引用:リップヴァンウィンクルの花嫁/配給会社 東映
真白が死の直前に七海へ語った「幸せの限界」にはどのような真意が込められているのでしょうか。
お金で買える幸せ
真白はお金という対価を支払って幸せ、そして人からの優しさを手に入れようとしてきたと考えられます。
事実、自分とともに死んでくれる人までも1000万円かけて安室に手配させていました。
また、真白自身の自己肯定感の低さというのはお金で買える幸せという考えに大きな影響を与えていると推測できます。
これは真白が親から十分な愛情を注がれなかったことが理由なのではないでしょうか。
真白の母が遺骨の受け取りを拒否していたという関係性からもそのことがうかがえます。
お金に代えられない幸せ
初めはお金をかけて安室に手配させた七海との生活。
しかし2人で過ごす時間を重ねるうちに、お金に代えられない幸せというものに気が付いたのではないでしょうか。

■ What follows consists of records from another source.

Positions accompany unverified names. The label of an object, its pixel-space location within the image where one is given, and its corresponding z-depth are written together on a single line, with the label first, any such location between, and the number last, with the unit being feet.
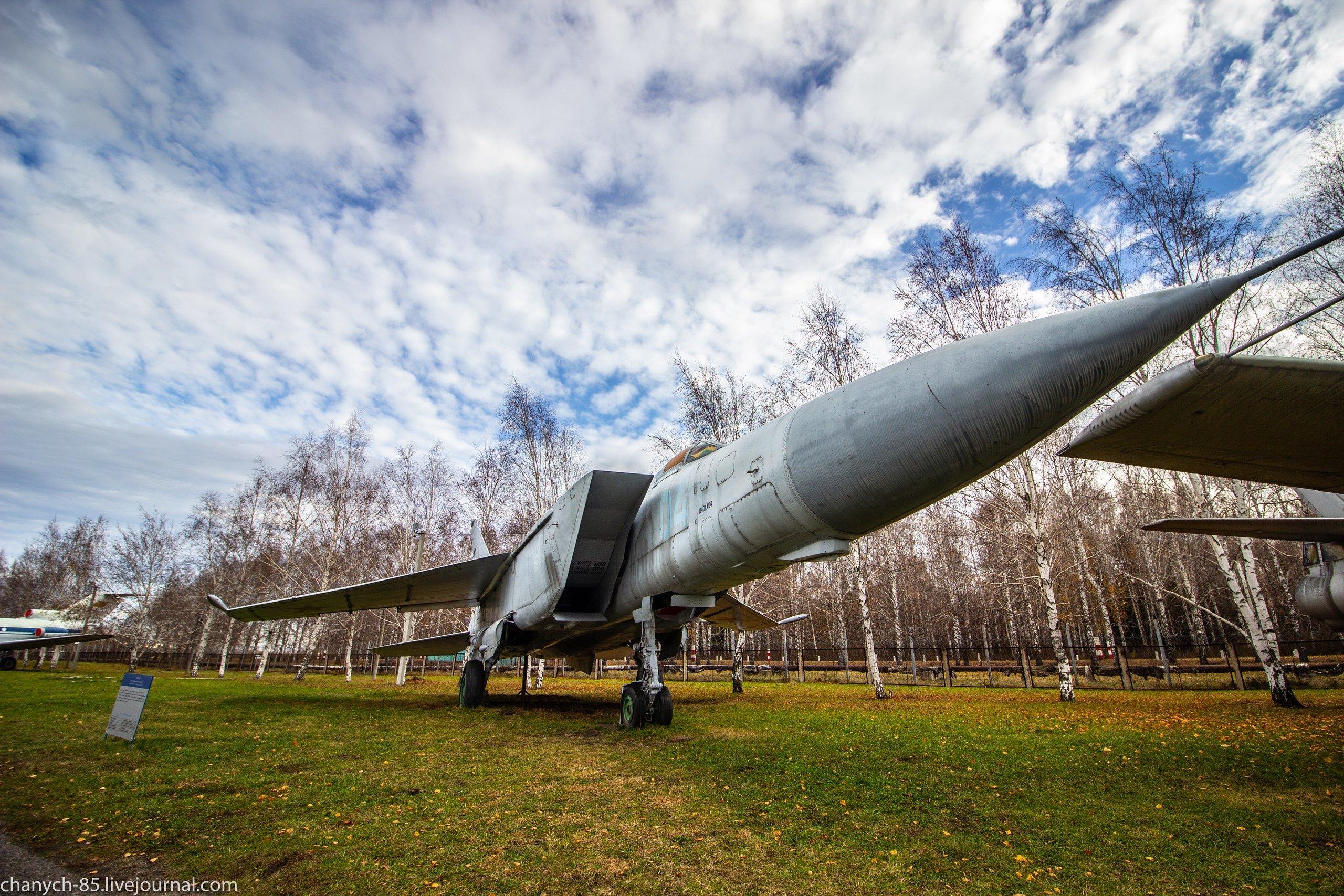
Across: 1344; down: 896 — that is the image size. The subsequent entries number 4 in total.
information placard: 16.87
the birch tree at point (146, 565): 76.54
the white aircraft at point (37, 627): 68.54
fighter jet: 9.39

屋敷の庭で2人で水を撒いて掃除するシーンや花火をするシーン、はては買い出しから自転車で帰る何気ない日常にも幸せはあるのです。
幸せの限界
本作における「幸せの限界」とはそれ以上幸せを受け止めることができない状態を意味すると考えられます。
そしてお金に代えられない幸せは、お金で買える幸せとは違い簡単に受け止めきれなかったのです。
幸せに飢えていたがゆえにそれを受け入れるキャパシティが小さすぎた真白。
末期ガンによる余命が迫るなか、愛に包まれた幸せの絶頂の中で死んでいったのではないでしょうか。
なぜ真白は七海を道連れにしなかったのか?
死の直前、真白が一緒に死んでくれるか問いかけた際に七海は「はい」と答えます。
では、なぜ真白は七海を道連れにしなかったのでしょうか?
答えはお金に代えられない幸せを育んだ「無償の愛」であると推測できます。
雇い主が真白であることに気が付いた七海はそれでも真白と一緒にいることを選びました。
そしてメイドを辞めると宣告した七海からお金とは関係のない「無償の愛」を注がれた真白は、お金に代えられない幸せを感じます。
真白から七海へも「無償の愛」を感じていたからこそ、真白はひとりで死ぬことを選んだのではないでしょうか。
七海の離婚を仕組んだのは誰なのか
黒木華演じる七海は何者かによって仕組まれた浮気が原因で夫の鉄矢と離婚させられてしまいます。